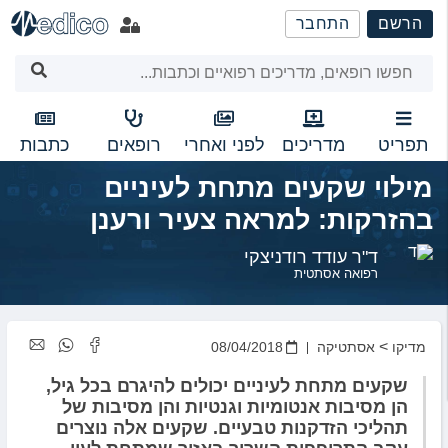
שִׂים
הרשם
התחבר
לֵב:
בְּאֲתָר
זֶה
מֻפְעֶלֶת
מַעֲרֶכֶת
נָגִישׁ
תפריט
מדריכים
לפני ואחרי
רופאים
כתבות
בִּקְלִיק
מילוי שקעים מתחת לעיניים
הַמְּסַיַּעַת
לִנְגִישׁוּת
בהזרקות: למראה צעיר ורענן
הָאֲתָר.
ד"ר עודד רודניצקי
רפואה אסתטית
>
מדיקו
אסתטיקה
08/04/2018
שקעים מתחת לעיניים יכולים להיגרם בכל גיל,
הן מסיבות אנטומיות וגנטיות והן מסיבות של
תהליכי הזדקנות טבעיים. שקעים אלה נוצרים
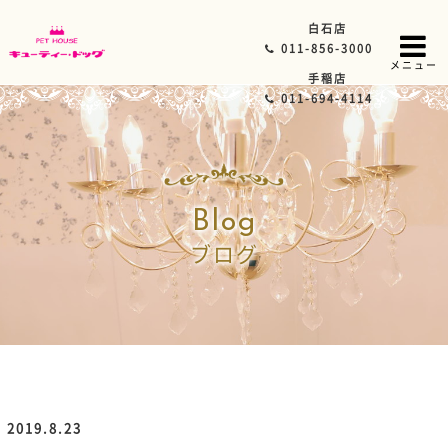
白石店
011-856-3000
メニュー
手稲店
011-694-4114
Blog
ブログ
2019.8.23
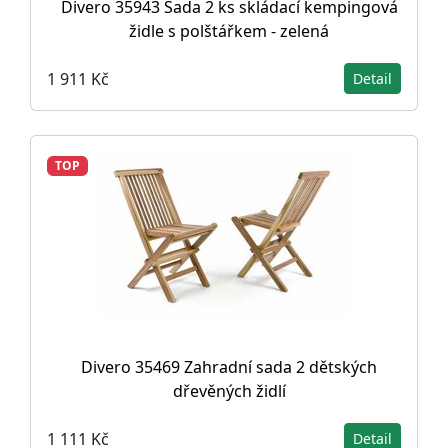
Divero 35943 Sada 2 ks skládací kempingová
židle s polštářkem - zelená
1 911 Kč
Detail
TOP
Divero 35469 Zahradní sada 2 dětských
dřevěných židlí
1 111 Kč
Detail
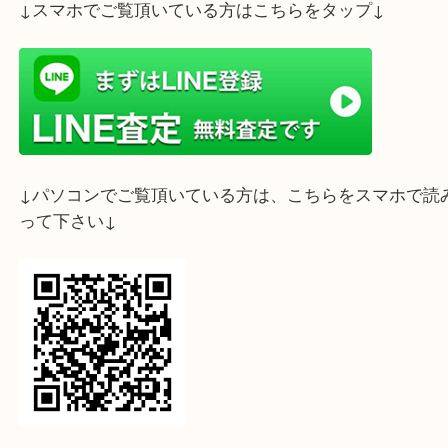
ライン査定始めました☆お友だち登録お願いします
↓スマホでご覧頂いている方はこちらをタップ↓
↓パソコンでご覧頂いている方は、こちらをスマホ
って下さい↓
___
--- REQUIRED WORK ---
Without the pictures, restate all the entries above exactly.

--- RESPONSE BOX ---
שִׂים
הרשם
התחבר
לֵב:
בְּאֲתָר
זֶה
מֻפְעֶלֶת
מַעֲרֶכֶת
נָגִישׁ
תפריט
מדריכים
לפני ואחרי
רופאים
כתבות
בִּקְלִיק
מילוי שקעים מתחת לעיניים
הַמְּסַיַּעַת
לִנְגִישׁוּת
בהזרקות: למראה צעיר ורענן
הָאֲתָר.
ד"ר עודד רודניצקי
רפואה אסתטית
>
מדיקו
אסתטיקה
08/04/2018
שקעים מתחת לעיניים יכולים להיגרם בכל גיל,
הן מסיבות אנטומיות וגנטיות והן מסיבות של
תהליכי הזדקנות טבעיים. שקעים אלה נוצרים
白石店
011-856-3000
メニュー
手稲店
011-694-4114
Blog
ブログ
2019.8.23
Divero 35943 Sada 2 ks skládací kempingová
židle s polštářkem - zelená
1 911 Kč
Detail
TOP
Divero 35469 Zahradní sada 2 dětských
dřevěných židlí
1 111 Kč
Detail
ライン査定始めました☆お友だち登録お願いします
↓スマホでご覧頂いている方はこちらをタップ↓
↓パソコンでご覧頂いている方は、こちらをスマホ
って下さい↓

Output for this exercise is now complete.